The U.S. Court of Appeals for the Second Circuit upheld an order granting summary judgment on copyright and breach of contract claims against Alien vs. Predator film (AVP) creators, concluding that the alleged similarities between the plaintiffs’ screenplay and the film in issue were insufficient to create factual issues from which a reasonable juror could find actual copying or improper appropriation. Muller v. Anderson, et al., Case No. 11-1694 (2d Cir., November 8, 2004).
Appellant James Muller brought suit alleging that the defendants—Paul W.S. Anderson, Davis Entertainment and Twentieth Century Fox Film Corporation made illegal use of his script for The Lost Continent (TLC) in their film AVP. Muller alleged that he sent his script for TLC to various persons or entities associated with defendants and that the defendants subsequently copied elements of his script in AVP.
The 2d Circuit, in affirming summary judgment, concluded that the two works are very different—the only real similarity being that they both involved a battle and discovery of a pyramid in the Antarctic. On one hand, TLC tells the tale of a group of scientists, soldiers and government officials who venture via submarine to a hidden space beneath Antarctica where they find a large pyramid that hold a powerful magic crystal. The team is subsequently attacked by various inanimate or frozen creatures that come to life. AVP, on the other hand is the story of the battle between two well-known monsters of science fiction, the Aliens and the Predators, that also happens to take place on an island off Antarctica where a mysterious pyramid is found.

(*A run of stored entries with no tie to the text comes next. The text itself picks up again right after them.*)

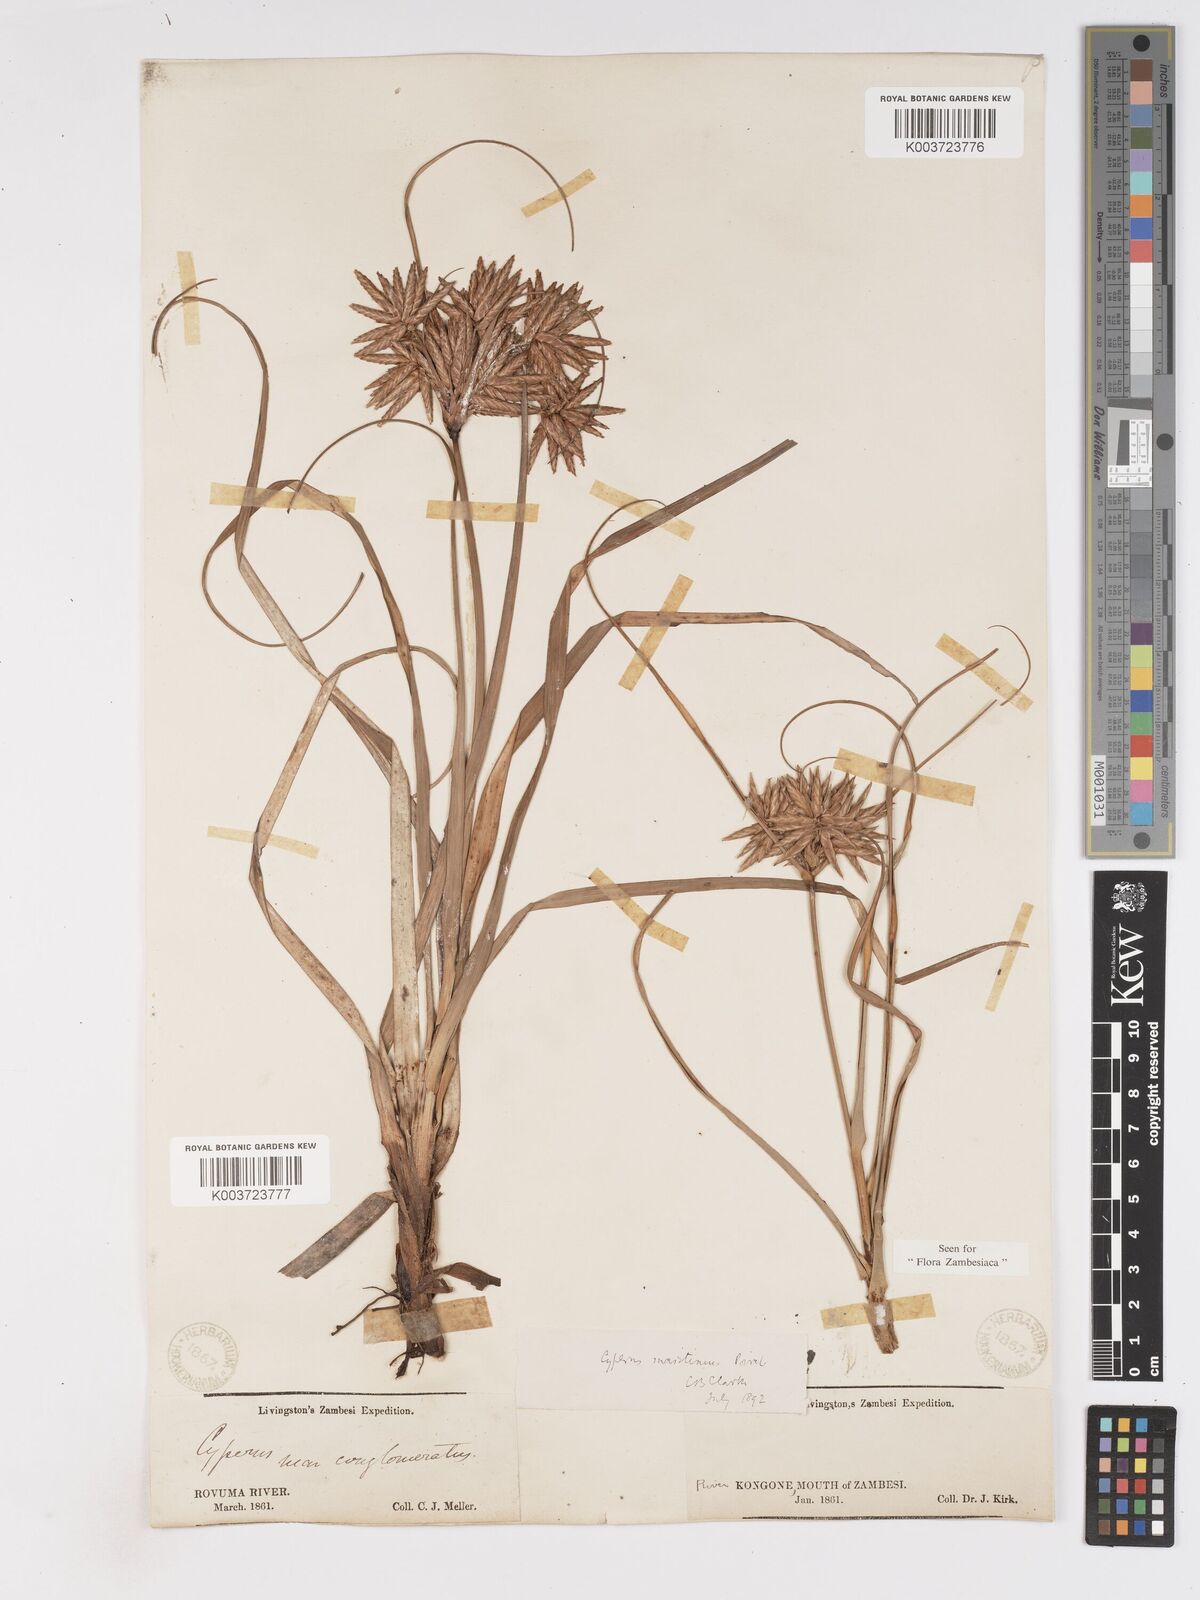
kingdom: Plantae
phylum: Tracheophyta
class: Liliopsida
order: Poales
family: Cyperaceae
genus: Cyperus
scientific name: Cyperus crassipes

The district court found, and the 2d Circuit agreed, that Muller failed to adduce facts from which a reasonable jury could find actual copying or improper appropriation, the two elements Muller had to prove to prevail on his copyright claim.
The Court also explained that although a claim of implied breach of contract would not be preempted by the copyright claims, Muller nonetheless failed to present triable issues of fact on his breach of contract claims. He offered no evidence of any mutual assent, an element necessary to his claim, and in fact conceded that “[n]o material terms of a contract to pay for ideas were ever communicated, either expressly or by implication between plaintiff and any of the defendants.”